Why You Might Want To Rethink Asset Allocation In Retirement

Everyone wants to make sure they have enough money to live on during retirement. In their working years, many people have some type of retirement account. It could be a 401(k) plan. Or, if you’re a school district employee, it could be a 403(b) or tax-sheltered annuity, a pension plan if you’re a government employee or a self-directed IRA if you’re self employed. Regardless, you want to make sure you contribute as much as possible and have enough saved for your retirement years. However, the retirement timeframe is getting longer.

During your working years (also known as the “accumulation phase”), you contribute directly from your paycheck to tax-deferred accounts. This consistent contribution, regardless of market fluctuation, is called dollar-cost averaging. The fact that you have a good amount of time to work and contribute to your retirement accounts means you have the time and money compound to be able to sustain losses. During this phase, asset allocation risk and growth are important.

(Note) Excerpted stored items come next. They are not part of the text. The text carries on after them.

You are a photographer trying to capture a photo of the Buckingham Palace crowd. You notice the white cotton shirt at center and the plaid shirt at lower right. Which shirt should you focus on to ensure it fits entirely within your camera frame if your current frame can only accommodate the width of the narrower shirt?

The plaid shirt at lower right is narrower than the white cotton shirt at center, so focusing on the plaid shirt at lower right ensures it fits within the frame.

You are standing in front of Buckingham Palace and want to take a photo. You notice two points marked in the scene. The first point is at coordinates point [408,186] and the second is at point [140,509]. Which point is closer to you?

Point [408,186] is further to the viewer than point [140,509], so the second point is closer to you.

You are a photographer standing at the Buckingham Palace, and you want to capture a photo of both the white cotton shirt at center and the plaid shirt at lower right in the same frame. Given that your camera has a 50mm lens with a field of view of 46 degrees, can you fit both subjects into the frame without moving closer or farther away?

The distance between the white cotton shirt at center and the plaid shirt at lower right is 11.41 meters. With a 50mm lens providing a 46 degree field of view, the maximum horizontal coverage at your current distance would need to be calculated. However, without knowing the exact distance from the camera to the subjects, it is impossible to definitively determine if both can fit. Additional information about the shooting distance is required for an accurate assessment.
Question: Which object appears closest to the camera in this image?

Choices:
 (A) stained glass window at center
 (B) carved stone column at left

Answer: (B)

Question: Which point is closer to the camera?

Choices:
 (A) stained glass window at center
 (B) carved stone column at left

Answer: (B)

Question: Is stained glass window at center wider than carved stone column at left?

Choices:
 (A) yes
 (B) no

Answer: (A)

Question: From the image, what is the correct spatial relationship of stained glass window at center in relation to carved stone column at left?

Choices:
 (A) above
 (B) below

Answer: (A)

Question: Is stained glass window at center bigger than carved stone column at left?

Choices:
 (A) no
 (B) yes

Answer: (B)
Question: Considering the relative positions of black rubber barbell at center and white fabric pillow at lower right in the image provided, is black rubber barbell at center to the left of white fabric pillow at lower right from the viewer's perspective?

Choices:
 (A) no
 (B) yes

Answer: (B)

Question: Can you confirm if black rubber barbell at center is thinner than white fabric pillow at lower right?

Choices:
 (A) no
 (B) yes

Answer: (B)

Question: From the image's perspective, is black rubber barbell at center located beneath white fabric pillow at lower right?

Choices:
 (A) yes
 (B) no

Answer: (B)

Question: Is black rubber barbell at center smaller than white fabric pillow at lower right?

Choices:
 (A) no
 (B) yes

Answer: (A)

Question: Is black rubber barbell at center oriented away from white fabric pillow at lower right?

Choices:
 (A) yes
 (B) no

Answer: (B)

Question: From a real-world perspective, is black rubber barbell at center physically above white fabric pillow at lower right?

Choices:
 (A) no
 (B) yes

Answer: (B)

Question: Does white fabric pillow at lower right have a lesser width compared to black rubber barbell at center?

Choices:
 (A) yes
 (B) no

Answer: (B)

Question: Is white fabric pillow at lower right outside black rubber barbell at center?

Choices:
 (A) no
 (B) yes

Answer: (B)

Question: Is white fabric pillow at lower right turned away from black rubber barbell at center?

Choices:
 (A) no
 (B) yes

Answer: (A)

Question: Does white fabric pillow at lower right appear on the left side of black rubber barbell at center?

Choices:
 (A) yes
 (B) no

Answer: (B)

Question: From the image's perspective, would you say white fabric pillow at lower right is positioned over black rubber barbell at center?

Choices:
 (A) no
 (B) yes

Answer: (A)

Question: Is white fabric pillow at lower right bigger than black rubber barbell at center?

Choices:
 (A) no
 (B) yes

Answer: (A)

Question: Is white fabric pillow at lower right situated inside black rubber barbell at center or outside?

However, in my experience working in the insurance and annuities space, the goal for most people during retirement becomes securing fixed income to make sure their money lasts for the rest of their life. The risk of loss from asset allocation in market-based accounts becomes worrisome.

When you are close to retirement or already retired, this is called the “distribution phase.” The goal of this phase is to have your money last for the remainder of your life, which could be decades. So you see, it’s extremely important to make sure you plan to secure your fixed income over this timeframe. You must educate yourself to determine in which type of account your funds can grow and last to provide, at minimum, income for all your fixed monthly expenses and possible emergencies along the way.

The problem lies in the type of account many people are using to secure their income. If your funds are left in the same qualified market-based retirement accounts (a 401[k], IRA, brokerage, etc.), your funds are at constant risk of loss, and you are knowingly or unknowingly paying a substantial amount in fees. Risk of loss and fees are the two factors that will eat into your retirement account based on your retirement timeframe and need for income. Once you retire, you are no longer contributing to your account as you are taking constant income or withdrawals. These income needs, risk of loss and fees are what you need to factor in when rethinking your retirement allocations.

Needing consistent income and emergency funds for 20-40-plus years may be a worrisome thought to most, but it doesn’t have to be. A fixed indexed annuity can help you address your retirement income needs like safety of principal, guaranteed or predictable principal growth, and lifetime income.

A fixed indexed annuity is an insurance product that allows you to get market-like returns without the risk of losing principal. It allows the policy owner to participate in a market index (such as the S&P 500), and the policy protects your funds from any market loss by giving you a no-loss guarantee. Your principal and growth are locked in every year, and if the market goes down, your principal is protected. On top of safety and tax-deferred growth, fixed indexed annuities offer lifetime income options that allow you to receive monthly income for life even if there is no principal in your account because of income use. Your policy will continue to pay you for your lifetime and possibly your spouse’s lifetime leaving the remaining balance to your beneficiaries.

Even though you have access to your funds along the way, one must remember that annuities are mostly long-term strategies. Canceling or surrendering an annuity before its surrender schedule timeframe can cause a surrender charge. Understanding that this type of retirement plan is a long-term strategy will eliminate the individuals this may not be suitable for. As long as you understand this, you will have a solid plan.

There are a number of insurance companies that offer annuities and even more choices in annuity contracts. It’s important to choose a company with a high financial strength rating (A- or better) that has been around for awhile. If you have questions, consider working with a financial professional whose expertise is specific to annuities who can help educate you on how these accounts work and which annuity is best suited for your specific situation. Also be mindful of captive insurance agents who can only sell you their company’s annuities.